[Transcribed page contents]

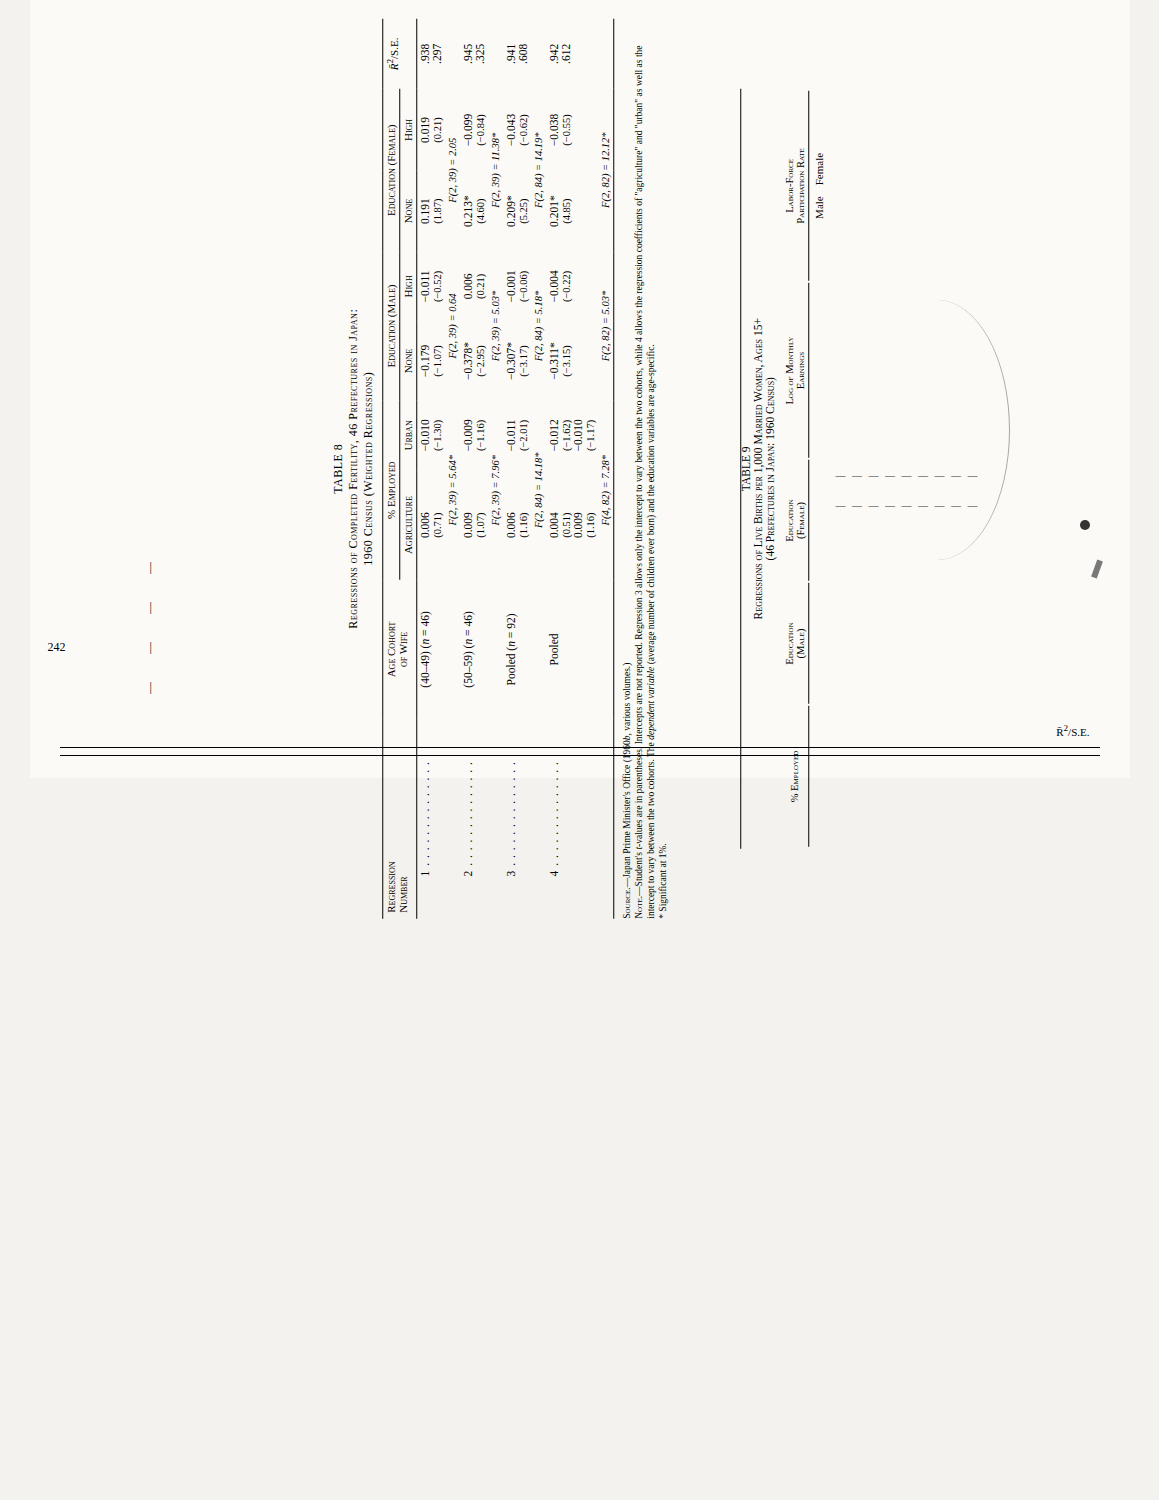TABLE 8 Regressions of Completed Fertility, 46 Prefectures in Japan: 1960 Census (Weighted Regressions)
| Regression Number | Age Cohort of Wife | % Employed | Education (Male) | Education (Female) | R̄ 2 /S.E. |
| --- | --- | --- | --- | --- | --- |
| Agriculture | Urban | None | High | None | High |
| 1 . . . . . . . . . . . . . . | (40–49) ( n = 46) | 0.006 (0.71) | −0.010 (−1.30) | −0.179 (−1.07) | −0.011 (−0.52) | 0.191 (1.87) | 0.019 (0.21) | .938 .297 |
| | | F (2, 39) = 5.64* | F (2, 39) = 0.64 | F (2, 39) = 2.05 | |
| 2 . . . . . . . . . . . . . . | (50–59) ( n = 46) | 0.009 (1.07) | −0.009 (−1.16) | −0.378* (−2.95) | 0.006 (0.21) | 0.213* (4.60) | −0.099 (−0.84) | .945 .325 |
| | | F (2, 39) = 7.96* | F (2, 39) = 5.03* | F (2, 39) = 11.38* | |
| 3 . . . . . . . . . . . . . . | Pooled ( n = 92) | 0.006 (1.16) | −0.011 (−2.01) | −0.307* (−3.17) | −0.001 (−0.06) | 0.209* (5.25) | −0.043 (−0.62) | .941 .608 |
| | | F (2, 84) = 14.18* | F (2, 84) = 5.18* | F (2, 84) = 14.19* | |
| 4 . . . . . . . . . . . . . . | Pooled | 0.004 (0.51) 0.009 (1.16) | −0.012 (−1.62) −0.010 (−1.17) | −0.311* (−3.15) | −0.004 (−0.22) | 0.201* (4.85) | −0.038 (−0.55) | .942 .612 |
| | | F (4, 82) = 7.28* | F (2, 82) = 5.03* | F (2, 82) = 12.12* | |
Source.—Japan Prime Minister's Office (1960b, various volumes.)
Note.—Student's t-values are in parentheses. Intercepts are not reported. Regression 3 allows only the intercept to vary between the two cohorts, while 4 allows the regression coefficients of "agriculture" and "urban" as well as the intercept to vary between the two cohorts. The dependent variable (average number of children ever born) and the education variables are age-specific.
* Significant at 1%.
TABLE 9 Regressions of Live Births per 1,000 Married Women, Ages 15+ (46 Prefectures in Japan: 1960 Census)
| % Employed | Education (Male) | Education (Female) | Log of Monthly Earnings | Labor-Force Participation Rate |
| --- | --- | --- | --- | --- |
| | | | | Male Female |
242
— — — — — — — — —
— — — — — — — — —
|
|
|
|
R̄2/S.E.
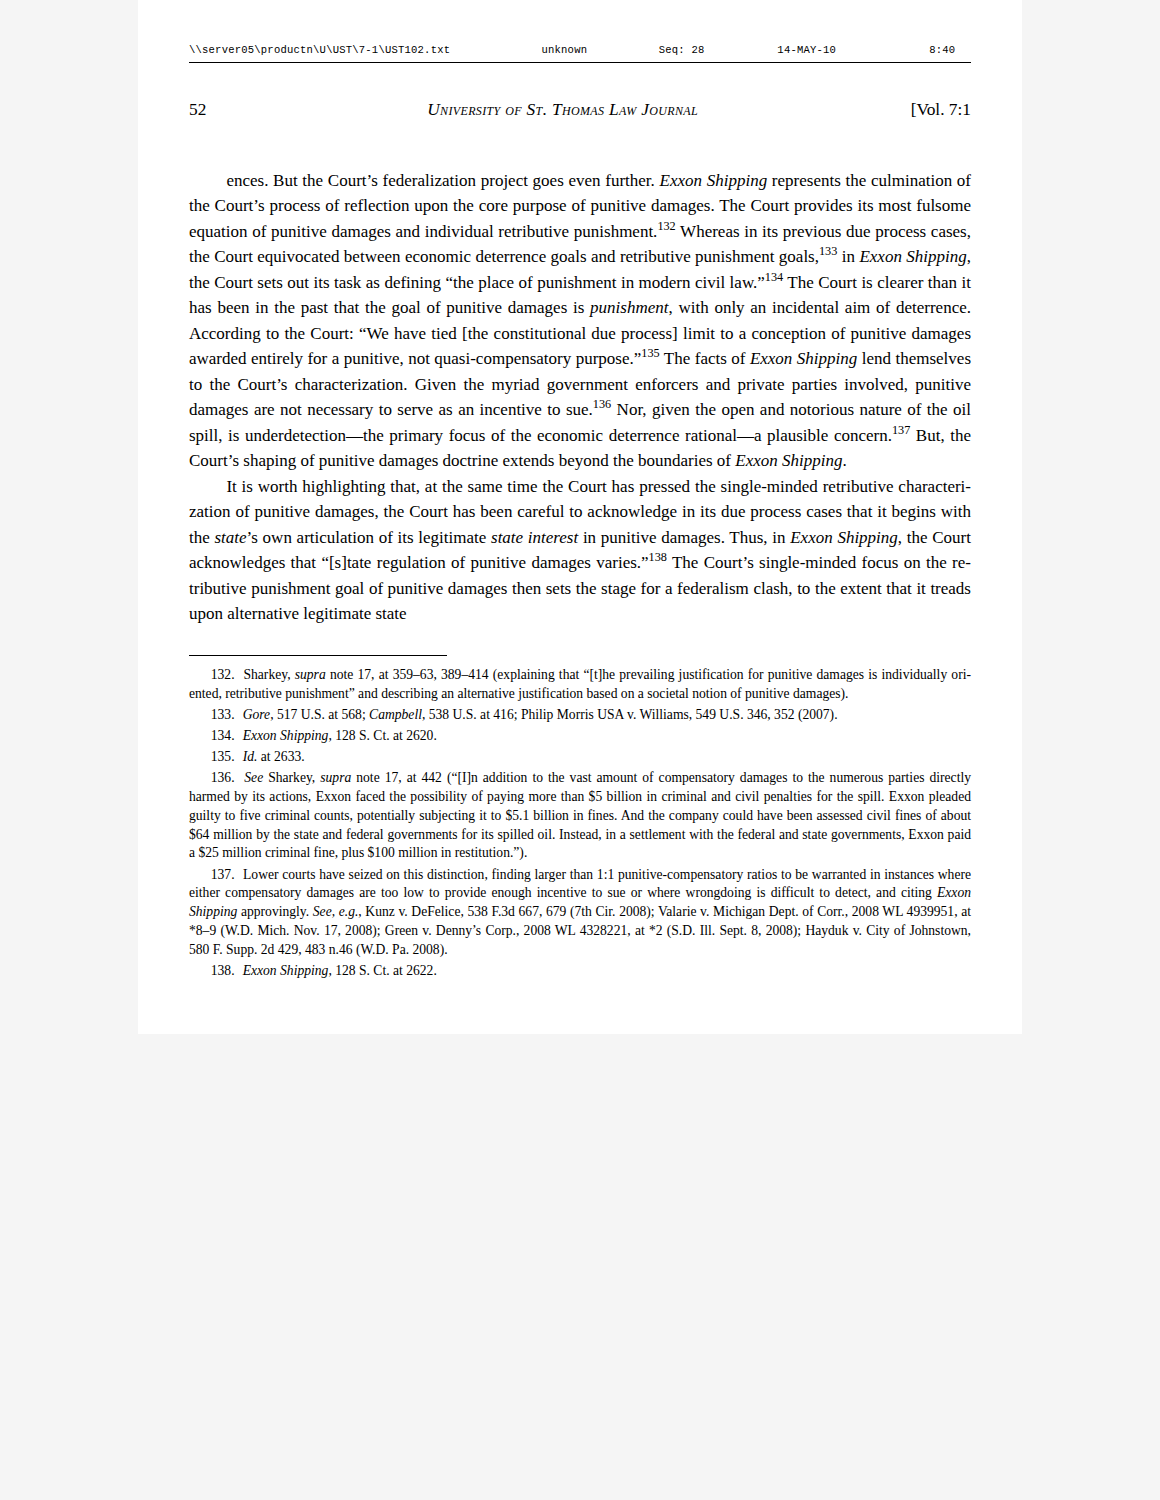\\server05\productn\U\UST\7-1\UST102.txt unknown Seq: 2814-MAY-108:40
52 University of St. Thomas Law Journal [Vol. 7:1
ences. But the Court’s federalization project goes even further. Exxon Shipping represents the culmination of the Court’s process of reflection upon the core purpose of punitive damages. The Court provides its most fulsome equation of punitive damages and individual retributive punishment.132 Whereas in its previous due process cases, the Court equivocated between economic deterrence goals and retributive punishment goals,133 in Exxon Shipping, the Court sets out its task as defining “the place of punishment in modern civil law.”134 The Court is clearer than it has been in the past that the goal of punitive damages is punishment, with only an incidental aim of deterrence. According to the Court: “We have tied [the constitutional due process] limit to a conception of punitive damages awarded entirely for a punitive, not quasi-compensatory purpose.”135 The facts of Exxon Shipping lend themselves to the Court’s characterization. Given the myriad government enforcers and private parties involved, punitive damages are not necessary to serve as an incentive to sue.136 Nor, given the open and notorious nature of the oil spill, is underdetection—the primary focus of the economic deterrence rational—a plausible concern.137 But, the Court’s shaping of punitive damages doctrine extends beyond the boundaries of Exxon Shipping.
It is worth highlighting that, at the same time the Court has pressed the single-minded retributive characterization of punitive damages, the Court has been careful to acknowledge in its due process cases that it begins with the state’s own articulation of its legitimate state interest in punitive damages. Thus, in Exxon Shipping, the Court acknowledges that “[s]tate regulation of punitive damages varies.”138 The Court’s single-minded focus on the retributive punishment goal of punitive damages then sets the stage for a federalism clash, to the extent that it treads upon alternative legitimate state
132. Sharkey, supra note 17, at 359–63, 389–414 (explaining that “[t]he prevailing justification for punitive damages is individually oriented, retributive punishment” and describing an alternative justification based on a societal notion of punitive damages).
133. Gore, 517 U.S. at 568; Campbell, 538 U.S. at 416; Philip Morris USA v. Williams, 549 U.S. 346, 352 (2007).
134. Exxon Shipping, 128 S. Ct. at 2620.
135. Id. at 2633.
136. See Sharkey, supra note 17, at 442 (“[I]n addition to the vast amount of compensatory damages to the numerous parties directly harmed by its actions, Exxon faced the possibility of paying more than $5 billion in criminal and civil penalties for the spill. Exxon pleaded guilty to five criminal counts, potentially subjecting it to $5.1 billion in fines. And the company could have been assessed civil fines of about $64 million by the state and federal governments for its spilled oil. Instead, in a settlement with the federal and state governments, Exxon paid a $25 million criminal fine, plus $100 million in restitution.”).
137. Lower courts have seized on this distinction, finding larger than 1:1 punitive-compensatory ratios to be warranted in instances where either compensatory damages are too low to provide enough incentive to sue or where wrongdoing is difficult to detect, and citing Exxon Shipping approvingly. See, e.g., Kunz v. DeFelice, 538 F.3d 667, 679 (7th Cir. 2008); Valarie v. Michigan Dept. of Corr., 2008 WL 4939951, at *8–9 (W.D. Mich. Nov. 17, 2008); Green v. Denny’s Corp., 2008 WL 4328221, at *2 (S.D. Ill. Sept. 8, 2008); Hayduk v. City of Johnstown, 580 F. Supp. 2d 429, 483 n.46 (W.D. Pa. 2008).
138. Exxon Shipping, 128 S. Ct. at 2622.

> **Exercise objective**: Every entry above should come back exactly as written, except for its pictures.

> **Exercise answer**:
TABLE 8 Regressions of Completed Fertility, 46 Prefectures in Japan: 1960 Census (Weighted Regressions)
| Regression Number | Age Cohort of Wife | % Employed | Education (Male) | Education (Female) | R̄ 2 /S.E. |
| --- | --- | --- | --- | --- | --- |
| Agriculture | Urban | None | High | None | High |
| 1 . . . . . . . . . . . . . . | (40–49) ( n = 46) | 0.006 (0.71) | −0.010 (−1.30) | −0.179 (−1.07) | −0.011 (−0.52) | 0.191 (1.87) | 0.019 (0.21) | .938 .297 |
| | | F (2, 39) = 5.64* | F (2, 39) = 0.64 | F (2, 39) = 2.05 | |
| 2 . . . . . . . . . . . . . . | (50–59) ( n = 46) | 0.009 (1.07) | −0.009 (−1.16) | −0.378* (−2.95) | 0.006 (0.21) | 0.213* (4.60) | −0.099 (−0.84) | .945 .325 |
| | | F (2, 39) = 7.96* | F (2, 39) = 5.03* | F (2, 39) = 11.38* | |
| 3 . . . . . . . . . . . . . . | Pooled ( n = 92) | 0.006 (1.16) | −0.011 (−2.01) | −0.307* (−3.17) | −0.001 (−0.06) | 0.209* (5.25) | −0.043 (−0.62) | .941 .608 |
| | | F (2, 84) = 14.18* | F (2, 84) = 5.18* | F (2, 84) = 14.19* | |
| 4 . . . . . . . . . . . . . . | Pooled | 0.004 (0.51) 0.009 (1.16) | −0.012 (−1.62) −0.010 (−1.17) | −0.311* (−3.15) | −0.004 (−0.22) | 0.201* (4.85) | −0.038 (−0.55) | .942 .612 |
| | | F (4, 82) = 7.28* | F (2, 82) = 5.03* | F (2, 82) = 12.12* | |
Source.—Japan Prime Minister's Office (1960b, various volumes.)
Note.—Student's t-values are in parentheses. Intercepts are not reported. Regression 3 allows only the intercept to vary between the two cohorts, while 4 allows the regression coefficients of "agriculture" and "urban" as well as the intercept to vary between the two cohorts. The dependent variable (average number of children ever born) and the education variables are age-specific.
* Significant at 1%.
TABLE 9 Regressions of Live Births per 1,000 Married Women, Ages 15+ (46 Prefectures in Japan: 1960 Census)
| % Employed | Education (Male) | Education (Female) | Log of Monthly Earnings | Labor-Force Participation Rate |
| --- | --- | --- | --- | --- |
| | | | | Male Female |
242
— — — — — — — — —
— — — — — — — — —
|
|
|
|
R̄2/S.E.
\\server05\productn\U\UST\7-1\UST102.txt unknown Seq: 2814-MAY-108:40
52 University of St. Thomas Law Journal [Vol. 7:1
ences. But the Court’s federalization project goes even further. Exxon Shipping represents the culmination of the Court’s process of reflection upon the core purpose of punitive damages. The Court provides its most fulsome equation of punitive damages and individual retributive punishment.132 Whereas in its previous due process cases, the Court equivocated between economic deterrence goals and retributive punishment goals,133 in Exxon Shipping, the Court sets out its task as defining “the place of punishment in modern civil law.”134 The Court is clearer than it has been in the past that the goal of punitive damages is punishment, with only an incidental aim of deterrence. According to the Court: “We have tied [the constitutional due process] limit to a conception of punitive damages awarded entirely for a punitive, not quasi-compensatory purpose.”135 The facts of Exxon Shipping lend themselves to the Court’s characterization. Given the myriad government enforcers and private parties involved, punitive damages are not necessary to serve as an incentive to sue.136 Nor, given the open and notorious nature of the oil spill, is underdetection—the primary focus of the economic deterrence rational—a plausible concern.137 But, the Court’s shaping of punitive damages doctrine extends beyond the boundaries of Exxon Shipping.
It is worth highlighting that, at the same time the Court has pressed the single-minded retributive characterization of punitive damages, the Court has been careful to acknowledge in its due process cases that it begins with the state’s own articulation of its legitimate state interest in punitive damages. Thus, in Exxon Shipping, the Court acknowledges that “[s]tate regulation of punitive damages varies.”138 The Court’s single-minded focus on the retributive punishment goal of punitive damages then sets the stage for a federalism clash, to the extent that it treads upon alternative legitimate state
132. Sharkey, supra note 17, at 359–63, 389–414 (explaining that “[t]he prevailing justification for punitive damages is individually oriented, retributive punishment” and describing an alternative justification based on a societal notion of punitive damages).
133. Gore, 517 U.S. at 568; Campbell, 538 U.S. at 416; Philip Morris USA v. Williams, 549 U.S. 346, 352 (2007).
134. Exxon Shipping, 128 S. Ct. at 2620.
135. Id. at 2633.
136. See Sharkey, supra note 17, at 442 (“[I]n addition to the vast amount of compensatory damages to the numerous parties directly harmed by its actions, Exxon faced the possibility of paying more than $5 billion in criminal and civil penalties for the spill. Exxon pleaded guilty to five criminal counts, potentially subjecting it to $5.1 billion in fines. And the company could have been assessed civil fines of about $64 million by the state and federal governments for its spilled oil. Instead, in a settlement with the federal and state governments, Exxon paid a $25 million criminal fine, plus $100 million in restitution.”).
137. Lower courts have seized on this distinction, finding larger than 1:1 punitive-compensatory ratios to be warranted in instances where either compensatory damages are too low to provide enough incentive to sue or where wrongdoing is difficult to detect, and citing Exxon Shipping approvingly. See, e.g., Kunz v. DeFelice, 538 F.3d 667, 679 (7th Cir. 2008); Valarie v. Michigan Dept. of Corr., 2008 WL 4939951, at *8–9 (W.D. Mich. Nov. 17, 2008); Green v. Denny’s Corp., 2008 WL 4328221, at *2 (S.D. Ill. Sept. 8, 2008); Hayduk v. City of Johnstown, 580 F. Supp. 2d 429, 483 n.46 (W.D. Pa. 2008).
138. Exxon Shipping, 128 S. Ct. at 2622.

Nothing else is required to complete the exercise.